## INSTRUCTION
Two lines in the data below mark the range: the one with "stellvertretender Direktor der" and the one with "Struktur, die im". Return both, along with every line between them, exactly.

═════ DATA

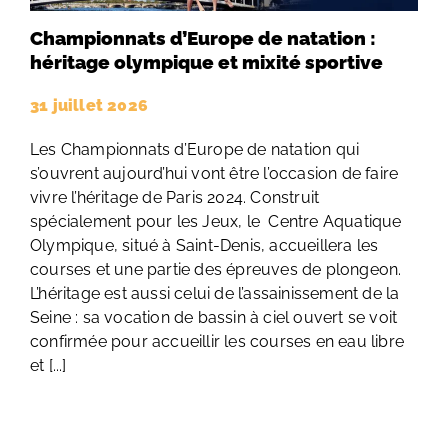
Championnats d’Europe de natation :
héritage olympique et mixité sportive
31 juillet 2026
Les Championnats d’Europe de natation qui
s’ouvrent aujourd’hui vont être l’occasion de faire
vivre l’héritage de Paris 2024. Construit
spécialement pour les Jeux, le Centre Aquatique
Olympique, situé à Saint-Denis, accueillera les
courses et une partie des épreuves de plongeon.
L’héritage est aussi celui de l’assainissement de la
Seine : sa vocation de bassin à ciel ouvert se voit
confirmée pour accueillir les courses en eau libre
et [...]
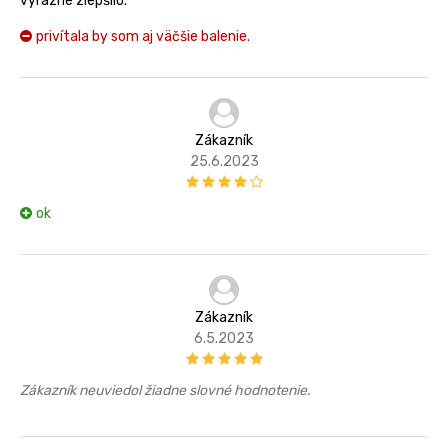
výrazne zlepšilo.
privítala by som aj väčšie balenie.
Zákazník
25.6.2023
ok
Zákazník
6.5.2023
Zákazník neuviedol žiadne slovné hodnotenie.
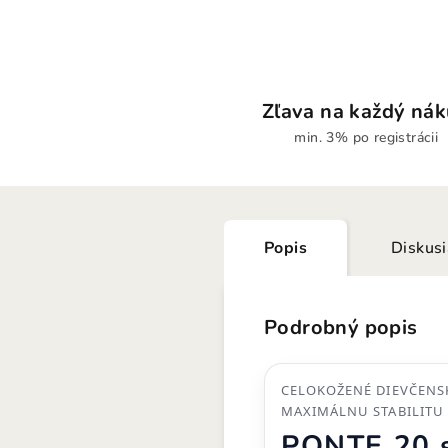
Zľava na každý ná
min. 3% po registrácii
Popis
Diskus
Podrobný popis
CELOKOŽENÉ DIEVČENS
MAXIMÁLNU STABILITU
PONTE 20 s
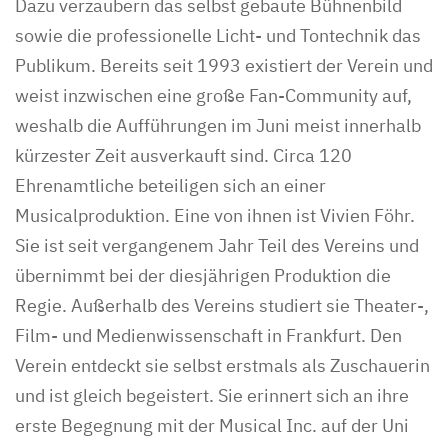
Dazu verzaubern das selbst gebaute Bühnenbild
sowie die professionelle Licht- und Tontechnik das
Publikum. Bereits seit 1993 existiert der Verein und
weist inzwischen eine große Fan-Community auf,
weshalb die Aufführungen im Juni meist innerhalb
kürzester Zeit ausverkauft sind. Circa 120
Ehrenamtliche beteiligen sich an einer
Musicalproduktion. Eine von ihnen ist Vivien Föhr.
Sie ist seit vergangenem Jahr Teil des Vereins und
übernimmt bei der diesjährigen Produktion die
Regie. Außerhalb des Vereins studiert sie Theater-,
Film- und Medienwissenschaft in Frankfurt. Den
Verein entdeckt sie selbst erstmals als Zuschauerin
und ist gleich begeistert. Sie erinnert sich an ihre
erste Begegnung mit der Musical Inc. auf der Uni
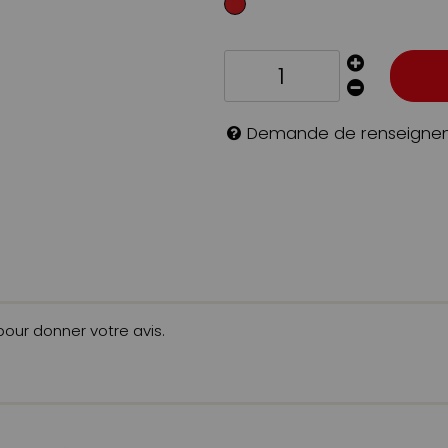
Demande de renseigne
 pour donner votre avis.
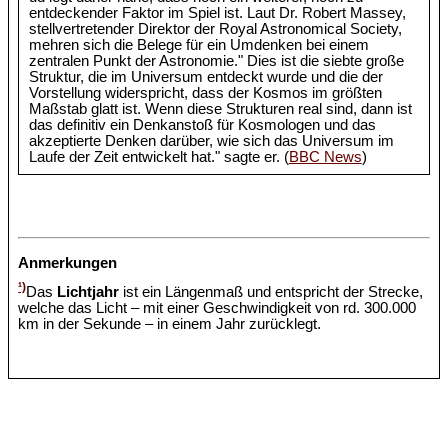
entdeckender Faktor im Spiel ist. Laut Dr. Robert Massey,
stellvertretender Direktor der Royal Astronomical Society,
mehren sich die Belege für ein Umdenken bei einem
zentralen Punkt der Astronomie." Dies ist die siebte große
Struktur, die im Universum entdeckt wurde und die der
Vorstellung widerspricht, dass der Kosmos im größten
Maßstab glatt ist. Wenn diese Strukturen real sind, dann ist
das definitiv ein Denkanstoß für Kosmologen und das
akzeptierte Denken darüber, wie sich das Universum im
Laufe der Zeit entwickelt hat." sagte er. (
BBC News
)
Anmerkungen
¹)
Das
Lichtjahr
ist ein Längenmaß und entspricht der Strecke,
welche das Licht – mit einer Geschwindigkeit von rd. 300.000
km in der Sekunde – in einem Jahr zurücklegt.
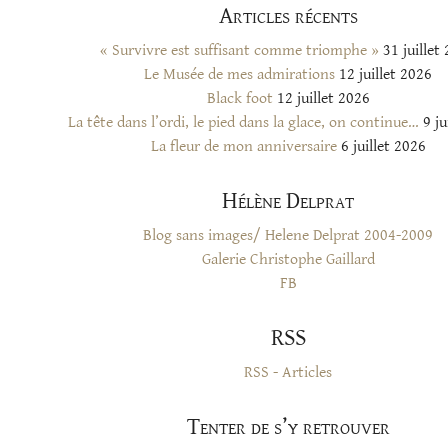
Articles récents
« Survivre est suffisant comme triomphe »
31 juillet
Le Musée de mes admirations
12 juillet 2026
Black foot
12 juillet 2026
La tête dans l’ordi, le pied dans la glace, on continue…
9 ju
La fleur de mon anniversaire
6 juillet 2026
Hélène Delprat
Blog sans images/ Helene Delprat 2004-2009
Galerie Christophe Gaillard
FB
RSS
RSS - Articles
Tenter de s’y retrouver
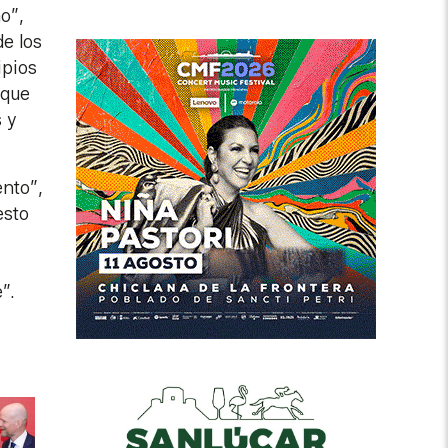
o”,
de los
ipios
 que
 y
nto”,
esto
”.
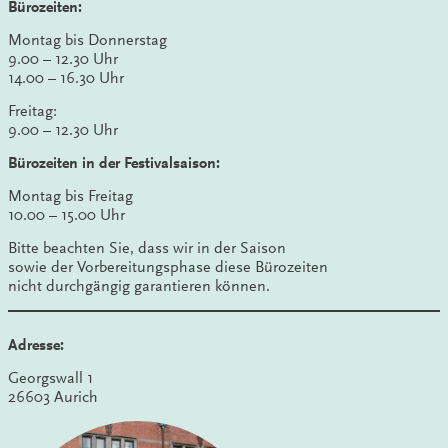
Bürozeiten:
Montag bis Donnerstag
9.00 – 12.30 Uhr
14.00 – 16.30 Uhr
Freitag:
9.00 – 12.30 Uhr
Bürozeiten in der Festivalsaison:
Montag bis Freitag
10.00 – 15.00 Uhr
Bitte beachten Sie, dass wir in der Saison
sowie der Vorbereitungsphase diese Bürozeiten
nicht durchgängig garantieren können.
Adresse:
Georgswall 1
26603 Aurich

══════════

## TASK ANSWER
stellvertretender Direktor der Royal Astronomical Society,
mehren sich die Belege für ein Umdenken bei einem
zentralen Punkt der Astronomie." Dies ist die siebte große
Struktur, die im Universum entdeckt wurde und die der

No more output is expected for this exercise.